[Dataset entries]
########################################

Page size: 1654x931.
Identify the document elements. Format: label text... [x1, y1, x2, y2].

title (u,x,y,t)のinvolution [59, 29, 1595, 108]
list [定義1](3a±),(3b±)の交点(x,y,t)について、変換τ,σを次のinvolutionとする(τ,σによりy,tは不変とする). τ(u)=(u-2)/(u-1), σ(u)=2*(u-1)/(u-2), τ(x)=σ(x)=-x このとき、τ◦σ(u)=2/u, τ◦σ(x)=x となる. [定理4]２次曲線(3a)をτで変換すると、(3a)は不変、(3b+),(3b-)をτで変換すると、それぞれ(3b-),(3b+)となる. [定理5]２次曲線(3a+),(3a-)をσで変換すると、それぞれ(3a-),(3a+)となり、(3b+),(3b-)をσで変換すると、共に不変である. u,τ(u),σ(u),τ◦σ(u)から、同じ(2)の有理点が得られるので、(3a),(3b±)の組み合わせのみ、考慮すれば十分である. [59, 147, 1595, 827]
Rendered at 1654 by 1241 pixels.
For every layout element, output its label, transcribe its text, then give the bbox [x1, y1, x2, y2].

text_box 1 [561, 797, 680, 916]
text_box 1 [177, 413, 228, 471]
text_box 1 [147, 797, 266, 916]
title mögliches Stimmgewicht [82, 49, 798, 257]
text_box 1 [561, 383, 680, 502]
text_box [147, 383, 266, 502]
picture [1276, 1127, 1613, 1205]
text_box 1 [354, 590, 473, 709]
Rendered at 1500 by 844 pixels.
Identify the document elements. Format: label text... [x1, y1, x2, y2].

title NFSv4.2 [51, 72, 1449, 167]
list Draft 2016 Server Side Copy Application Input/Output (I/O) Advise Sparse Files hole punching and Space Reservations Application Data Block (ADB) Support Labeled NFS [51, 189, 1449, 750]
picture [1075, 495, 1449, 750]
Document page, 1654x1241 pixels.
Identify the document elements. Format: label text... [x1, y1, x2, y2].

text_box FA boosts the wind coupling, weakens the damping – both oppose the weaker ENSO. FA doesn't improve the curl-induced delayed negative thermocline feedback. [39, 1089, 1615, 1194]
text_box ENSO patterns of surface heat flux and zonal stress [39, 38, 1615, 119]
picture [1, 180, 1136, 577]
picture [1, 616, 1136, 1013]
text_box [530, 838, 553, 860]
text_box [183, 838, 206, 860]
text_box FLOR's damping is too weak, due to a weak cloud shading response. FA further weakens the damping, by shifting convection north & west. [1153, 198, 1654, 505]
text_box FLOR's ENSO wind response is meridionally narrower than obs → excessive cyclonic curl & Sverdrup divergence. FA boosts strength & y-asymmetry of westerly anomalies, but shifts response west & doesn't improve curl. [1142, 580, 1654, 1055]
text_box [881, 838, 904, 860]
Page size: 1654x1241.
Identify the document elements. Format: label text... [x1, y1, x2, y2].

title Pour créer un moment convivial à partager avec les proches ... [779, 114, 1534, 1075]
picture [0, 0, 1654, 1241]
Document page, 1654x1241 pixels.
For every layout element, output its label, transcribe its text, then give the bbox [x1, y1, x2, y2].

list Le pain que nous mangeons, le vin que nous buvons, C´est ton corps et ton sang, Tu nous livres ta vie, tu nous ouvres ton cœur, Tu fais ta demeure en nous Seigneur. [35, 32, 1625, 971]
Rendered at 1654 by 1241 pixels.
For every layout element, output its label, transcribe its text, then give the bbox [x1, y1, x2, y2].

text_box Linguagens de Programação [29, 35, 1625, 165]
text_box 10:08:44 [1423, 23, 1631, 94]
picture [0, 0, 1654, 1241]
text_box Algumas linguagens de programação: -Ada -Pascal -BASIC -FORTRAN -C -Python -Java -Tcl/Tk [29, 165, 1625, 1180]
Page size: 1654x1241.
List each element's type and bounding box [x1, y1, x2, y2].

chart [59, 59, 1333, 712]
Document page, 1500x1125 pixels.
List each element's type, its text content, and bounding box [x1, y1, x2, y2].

########################################

# The problem
Return every line of the items above, word for word and with nothing changed.

# Correct output
Page size: 1654x931.
Identify the document elements. Format: label text... [x1, y1, x2, y2].

title (u,x,y,t)のinvolution [59, 29, 1595, 108]
list [定義1](3a±),(3b±)の交点(x,y,t)について、変換τ,σを次のinvolutionとする(τ,σによりy,tは不変とする). τ(u)=(u-2)/(u-1), σ(u)=2*(u-1)/(u-2), τ(x)=σ(x)=-x このとき、τ◦σ(u)=2/u, τ◦σ(x)=x となる. [定理4]２次曲線(3a)をτで変換すると、(3a)は不変、(3b+),(3b-)をτで変換すると、それぞれ(3b-),(3b+)となる. [定理5]２次曲線(3a+),(3a-)をσで変換すると、それぞれ(3a-),(3a+)となり、(3b+),(3b-)をσで変換すると、共に不変である. u,τ(u),σ(u),τ◦σ(u)から、同じ(2)の有理点が得られるので、(3a),(3b±)の組み合わせのみ、考慮すれば十分である. [59, 147, 1595, 827]
Rendered at 1654 by 1241 pixels.
For every layout element, output its label, transcribe its text, then give the bbox [x1, y1, x2, y2].

text_box 1 [561, 797, 680, 916]
text_box 1 [177, 413, 228, 471]
text_box 1 [147, 797, 266, 916]
title mögliches Stimmgewicht [82, 49, 798, 257]
text_box 1 [561, 383, 680, 502]
text_box [147, 383, 266, 502]
picture [1276, 1127, 1613, 1205]
text_box 1 [354, 590, 473, 709]
Rendered at 1500 by 844 pixels.
Identify the document elements. Format: label text... [x1, y1, x2, y2].

title NFSv4.2 [51, 72, 1449, 167]
list Draft 2016 Server Side Copy Application Input/Output (I/O) Advise Sparse Files hole punching and Space Reservations Application Data Block (ADB) Support Labeled NFS [51, 189, 1449, 750]
picture [1075, 495, 1449, 750]
Document page, 1654x1241 pixels.
Identify the document elements. Format: label text... [x1, y1, x2, y2].

text_box FA boosts the wind coupling, weakens the damping – both oppose the weaker ENSO. FA doesn't improve the curl-induced delayed negative thermocline feedback. [39, 1089, 1615, 1194]
text_box ENSO patterns of surface heat flux and zonal stress [39, 38, 1615, 119]
picture [1, 180, 1136, 577]
picture [1, 616, 1136, 1013]
text_box [530, 838, 553, 860]
text_box [183, 838, 206, 860]
text_box FLOR's damping is too weak, due to a weak cloud shading response. FA further weakens the damping, by shifting convection north & west. [1153, 198, 1654, 505]
text_box FLOR's ENSO wind response is meridionally narrower than obs → excessive cyclonic curl & Sverdrup divergence. FA boosts strength & y-asymmetry of westerly anomalies, but shifts response west & doesn't improve curl. [1142, 580, 1654, 1055]
text_box [881, 838, 904, 860]
Page size: 1654x1241.
Identify the document elements. Format: label text... [x1, y1, x2, y2].

title Pour créer un moment convivial à partager avec les proches ... [779, 114, 1534, 1075]
picture [0, 0, 1654, 1241]
Document page, 1654x1241 pixels.
For every layout element, output its label, transcribe its text, then give the bbox [x1, y1, x2, y2].

list Le pain que nous mangeons, le vin que nous buvons, C´est ton corps et ton sang, Tu nous livres ta vie, tu nous ouvres ton cœur, Tu fais ta demeure en nous Seigneur. [35, 32, 1625, 971]
Rendered at 1654 by 1241 pixels.
For every layout element, output its label, transcribe its text, then give the bbox [x1, y1, x2, y2].

text_box Linguagens de Programação [29, 35, 1625, 165]
text_box 10:08:44 [1423, 23, 1631, 94]
picture [0, 0, 1654, 1241]
text_box Algumas linguagens de programação: -Ada -Pascal -BASIC -FORTRAN -C -Python -Java -Tcl/Tk [29, 165, 1625, 1180]
Page size: 1654x1241.
List each element's type and bounding box [x1, y1, x2, y2].

chart [59, 59, 1333, 712]
Document page, 1500x1125 pixels.
List each element's type, its text content, and bounding box [x1, y1, x2, y2].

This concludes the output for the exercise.